ITC is run by a professional management, although British American Tobacco (BAT plc) does have its way around the company with its equity stake of more than 40 percent. ITC's alliance with BAT affords it access to the latter's overseas range - 555 and Benson & Hedges. After BAT's takeover of Rothmans, ITC can also expect to leverage the Rothmans and Pall Mall brands in future.
But despite its obvious strengths, things aren't exactly hunky-dory for India's premier cigarette manufacturer. Legislation on cigarette sales in some states has hit volumes. Kerala, which imposed a ban on smoking in public places and Tamil Nadu, which levied a luxury tax on cigarettes have witnessed a decline in cigarette sales. Several states have imposed restrictions on cigarette sales at railway platforms. Add to this the rigid advertising constraints within which cigarette companies have to function, and one begins to realise why the going is far from good for these companies. And the problem of smuggled cigarettes has been the bane of the local industry for some time now.
Cigarettes apart, even the hotels and paper businesses are mired in problems. A downturn in the Indian paper industry over the last 4-5 years has seen ITC-Bhadrachalam post heavy losses, leading to an erosion of networth. ITC was forced to pump in more money in the business to ensure that ITC-Bhadrachalam did not sink. The hotels business is also far from being a winner. Like the paper business, ITC Hotels is facing the brunt of a decline in the fortunes of the hotels business.
This only serves to underscore the importance of ITC's cigarette business. So long as hotels and paper businesses suffer setbacks, it will be cigarettes that will propel growth. Given the 4-5 percent projected growth in cigarette volumes over the next few years, ITC will continue to pursue a price-led growth. The company has launched two international brands - Benson & Hedges and 555, under an agreement with its international parent, BAT. It is likely that in the future more such brands would be introduced. This will enable ITC to capitalise on demand for foreign brands, which is currently met by the black market or through direct imports.
However, there are concerns voiced from several quarters about ITC's wayward ways. The company's retailing foray is disturbing. Moreover, it continues to pump in funds in hotels in Delhi and Bombay, with another couple (in Calcutta and Bombay) on the anvil. The investments amount to over Rs 2.5 billion annually and there is a view among analysts that this would be better utilised in reinforcing the company's core strength - tobacco.

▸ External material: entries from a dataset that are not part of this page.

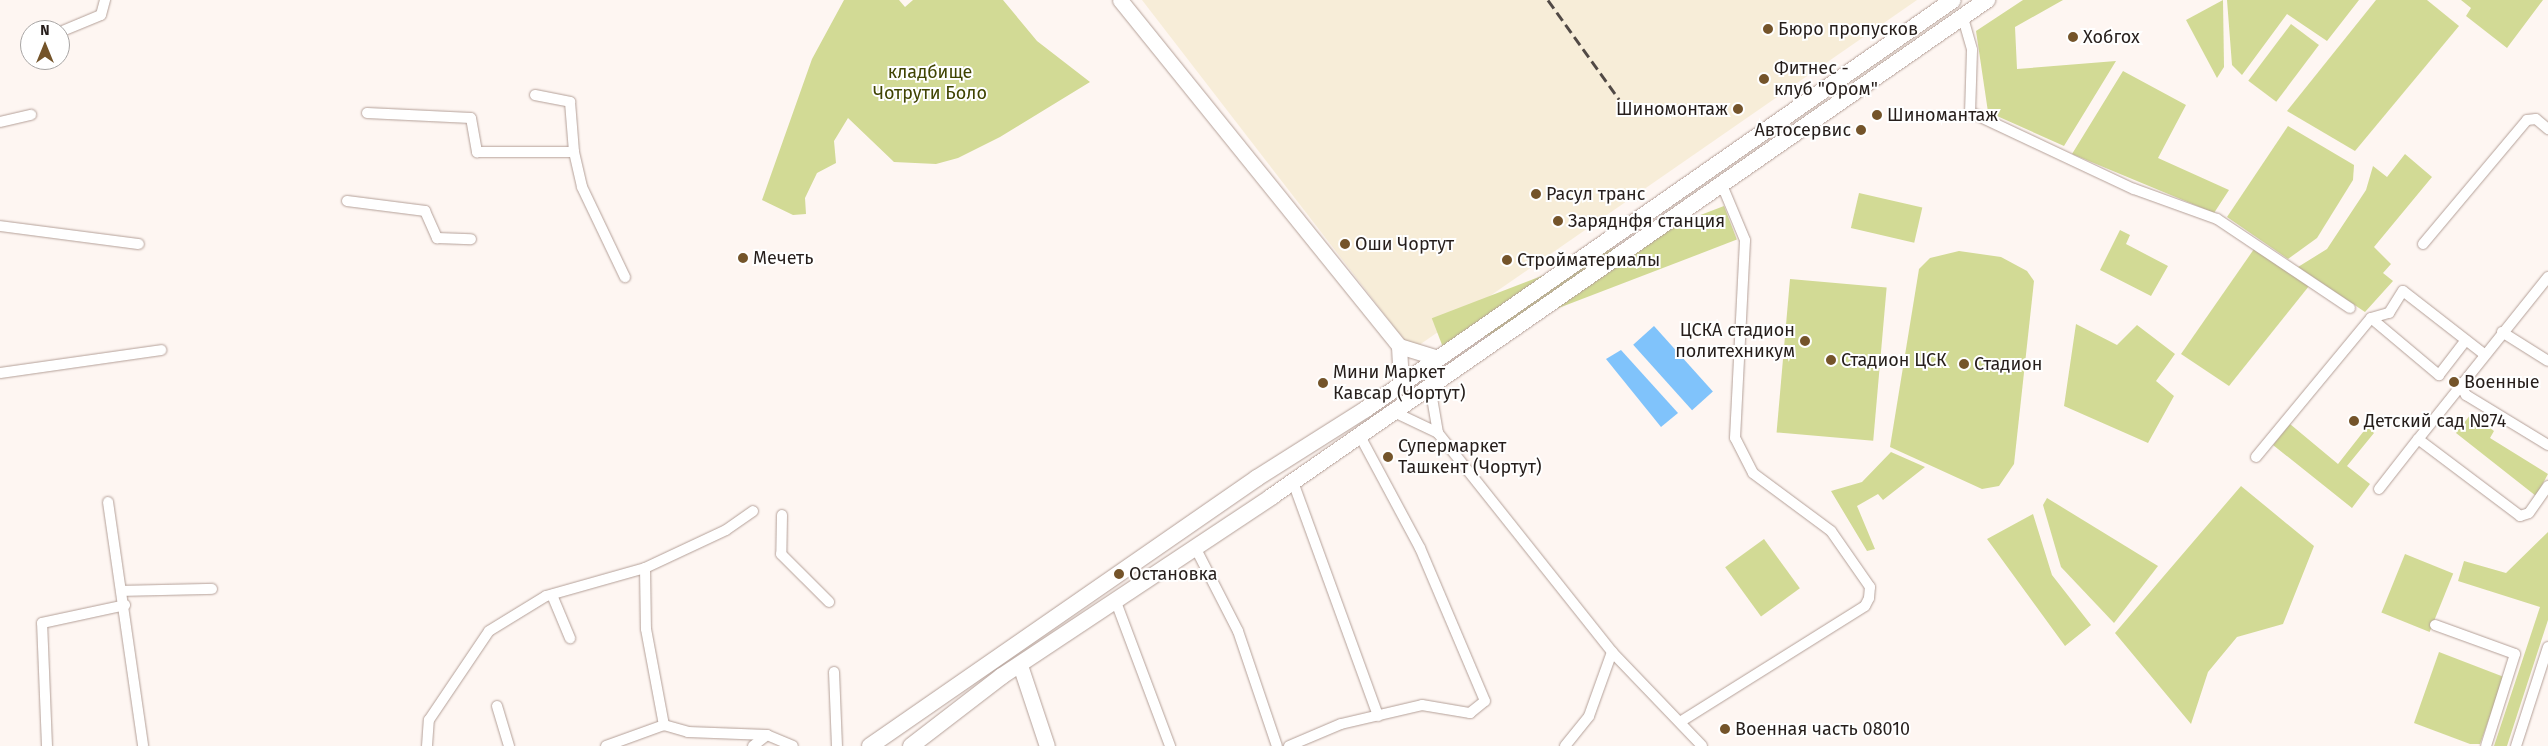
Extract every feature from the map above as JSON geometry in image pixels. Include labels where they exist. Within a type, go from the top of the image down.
[{"type":"main road","points":[[911,746],[1020,665],[1196,549],[1394,412],[1570,278],[1953,0]]},
{"type":"main road","points":[[870,746],[927,704],[1435,357],[1570,278],[1722,185],[1987,0]]},
{"type":"main road","points":[[1257,478],[1271,498]]},
{"type":"main road","points":[[927,704],[940,723]]},
{"type":"street","points":[[70,28],[100,16],[105,0]]},
{"type":"street","points":[[1120,0],[1399,346],[1435,357]]},
{"type":"street","points":[[1962,18],[1972,50],[1970,112],[2134,189],[2216,219],[2350,308]]},
{"type":"street","points":[[536,95],[570,102],[574,152],[582,187],[626,278]]},
{"type":"street","points":[[367,112],[471,118],[477,152],[574,152]]},
{"type":"street","points":[[0,122],[31,115]]},
{"type":"street","points":[[2423,244],[2527,120],[2536,119],[2548,129]]},
{"type":"street","points":[[1680,722],[1865,606],[1869,598],[1870,587],[1831,531],[1753,473],[1735,438],[1745,240],[1722,185]]},
{"type":"street","points":[[347,201],[426,211],[437,238],[471,239]]},
{"type":"street","points":[[0,226],[139,244]]},
{"type":"street","points":[[2380,489],[2459,383],[2548,277]]},
{"type":"street","points":[[2256,458],[2371,318],[2389,313],[2403,291],[2484,354]]},
{"type":"street","points":[[2371,318],[2439,375],[2466,340]]},
{"type":"street","points":[[2502,332],[2548,361]]},
{"type":"street","points":[[1399,346],[1401,381]]},
{"type":"street","points":[[0,373],[161,350]]},
{"type":"street","points":[[2459,383],[2466,395],[2548,445]]},
{"type":"street","points":[[1430,386],[1438,433]]},
{"type":"street","points":[[1394,412],[1438,433],[1612,652],[1702,746]]},
{"type":"street","points":[[1289,746],[1341,724],[1422,705],[1470,713],[1483,706],[1485,698],[1420,548],[1360,436]]},
{"type":"street","points":[[2418,439],[2520,516],[2529,513],[2548,486]]},
{"type":"street","points":[[1293,482],[1378,716]]},
{"type":"street","points":[[108,502],[123,591],[143,746]]},
{"type":"street","points":[[427,746],[429,720],[489,631],[552,594],[645,568],[726,530],[753,511]]},
{"type":"street","points":[[782,515],[781,554],[829,602]]},
{"type":"street","points":[[1196,549],[1238,631],[1277,746]]},
{"type":"street","points":[[645,568],[646,629],[664,724]]},
{"type":"street","points":[[123,591],[212,588]]},
{"type":"street","points":[[552,594],[570,638]]},
{"type":"street","points":[[1116,602],[1170,746]]},
{"type":"street","points":[[47,746],[42,623],[125,605]]},
{"type":"street","points":[[2435,625],[2515,654],[2486,746]]},
{"type":"street","points":[[2516,746],[2548,648]]},
{"type":"street","points":[[1566,746],[1589,716],[1612,652]]},
{"type":"street","points":[[1020,665],[1048,746]]},
{"type":"street","points":[[834,672],[837,746]]},
{"type":"street","points":[[497,706],[509,746]]},
{"type":"street","points":[[612,745],[664,724],[688,732],[766,734],[793,746]]},
{"type":"street","points":[[753,746],[766,734]]},
{"type":"shaded area","points":[[1142,0],[1917,0],[1412,350]]},
{"type":"green space","name":"кладбище Чотрути Боло","points":[[844,0],[899,0],[905,7],[913,0],[1003,0],[1037,41],[1090,82],[1000,137],[958,158],[936,164],[894,162],[848,118],[834,141],[836,163],[817,173],[805,198],[806,214],[793,215],[762,200],[812,59]]},
{"type":"green space","points":[[2023,0],[2063,0],[2015,27],[2017,69],[2116,61],[2064,146],[1988,112],[1976,31]]},
{"type":"green space","points":[[2223,0],[2224,67],[2217,78],[2186,20]]},
{"type":"green space","points":[[2227,0],[2359,0],[2327,41],[2287,14],[2242,75],[2232,65]]},
{"type":"green space","points":[[2376,0],[2427,0],[2459,26],[2355,151],[2287,111]]},
{"type":"green space","points":[[2461,0],[2543,0],[2507,48],[2466,16],[2471,8]]},
{"type":"green space","points":[[2291,24],[2319,45],[2276,102],[2248,81]]},
{"type":"green space","points":[[2123,71],[2186,105],[2158,158],[2229,190],[2214,213],[2072,154]]},
{"type":"green space","points":[[2288,126],[2354,165],[2353,180],[2317,238],[2288,259],[2227,217]]},
{"type":"green space","points":[[2405,154],[2432,177],[2374,247],[2391,264],[2383,273],[2393,281],[2365,312],[2298,267],[2327,249],[2366,190],[2373,166],[2387,177]]},
{"type":"green space","points":[[1859,193],[1922,208],[1914,243],[1851,228]]},
{"type":"green space","points":[[1724,206],[1737,240],[1445,352],[1432,318]]},
{"type":"green space","points":[[2120,230],[2130,235],[2126,244],[2168,266],[2151,296],[2100,270]]},
{"type":"green space","points":[[2254,249],[2309,286],[2229,386],[2181,354]]},
{"type":"green space","name":"Стадион","points":[[1959,251],[2001,257],[2027,271],[2034,281],[2014,464],[1999,486],[1982,489],[1890,447],[1919,269],[1930,258]]},
{"type":"green space","name":"Стадион ЦСК","points":[[1790,279],[1887,287],[1873,441],[1777,432]]},
{"type":"green space","points":[[2076,324],[2117,345],[2137,325],[2175,354],[2156,381],[2174,396],[2148,443],[2064,406]]},
{"type":"green space","points":[[2471,414],[2494,431],[2490,438],[2548,474],[2536,496],[2456,433]]},
{"type":"green space","points":[[2290,424],[2338,464],[2367,427],[2374,433],[2347,466],[2370,484],[2352,508],[2273,445]]},
{"type":"green space","points":[[1891,452],[1925,467],[1883,500],[1878,494],[1857,506],[1875,549],[1867,551],[1831,491],[1862,482]]},
{"type":"green space","points":[[2241,486],[2314,546],[2283,624],[2237,637],[2208,672],[2191,724],[2115,633]]},
{"type":"green space","points":[[2047,498],[2158,566],[2114,623],[2061,567],[2043,505]]},
{"type":"green space","points":[[2033,514],[2052,575],[2091,625],[2065,646],[1987,539]]},
{"type":"green space","points":[[2548,532],[2548,620],[2507,746],[2494,746],[2540,607],[2458,581],[2464,561],[2506,573]]},
{"type":"green space","points":[[1764,539],[1800,588],[1761,617],[1725,567]]},
{"type":"green space","points":[[2405,554],[2453,573],[2430,632],[2381,612]]},
{"type":"green space","points":[[2439,652],[2504,677],[2480,744],[2470,744],[2414,723]]},
{"type":"water","points":[[1654,326],[1713,391],[1692,410],[1633,345]]},
{"type":"water","points":[[1621,350],[1678,413],[1661,427],[1606,359]]},
{"type":"railway","points":[[1548,0],[1619,99]]},
{"type":"place","name":"Бюро пропусков","points":[[1768,29]]},
{"type":"place","name":"Хобгох","points":[[2073,37]]},
{"type":"place","name":"Фитнес - клуб \"Ором\"","points":[[1764,79]]},
{"type":"place","name":"Шиномонтаж","points":[[1738,109]]},
{"type":"place","name":"Шиномантаж","points":[[1877,115]]},
{"type":"place","name":"Автосервис","points":[[1861,130]]},
{"type":"place","name":"Расул транс","points":[[1536,194]]},
{"type":"place","name":"Заряднфя станция","points":[[1558,221]]},
{"type":"place","name":"Оши Чортут","points":[[1345,244]]},
{"type":"place","name":"Мечеть","points":[[743,258]]},
{"type":"place","name":"Стройматериалы","points":[[1507,260]]},
{"type":"place","name":"ЦСКА стадион политехникум","points":[[1805,341]]},
{"type":"place","name":"Стадион ЦСК","points":[[1831,360]]},
{"type":"place","name":"Стадион","points":[[1964,364]]},
{"type":"place","name":"Военные","points":[[2454,382]]},
{"type":"place","name":"Мини Маркет Кавсар (Чортут)","points":[[1323,383]]},
{"type":"place","name":"Детский сад №74","points":[[2354,421]]},
{"type":"place","name":"Супермаркет Ташкент (Чортут)","points":[[1388,457]]},
{"type":"place","name":"Остановка","points":[[1119,574]]},
{"type":"place","name":"Военная часть 08010","points":[[1725,729]]}]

And of course, there is always infotech (IT) - the darling of every other Indian corporate. But to be fair to ITC, it entered the IT arena long before the Indian investor community fell in love with Infosys, Wipro, Satyam and Mastek. There is some talk of ITC drawing out elaborate plans to tap its IT potential.
All said and done, the future clearly belongs to cigarettes. But with stiff competition from 'bidis' - the poor man's cigarette and impending excise-related litigations, the company will have to tread cautiously for it will be cigarettes that will rescue the company from going up in smoke.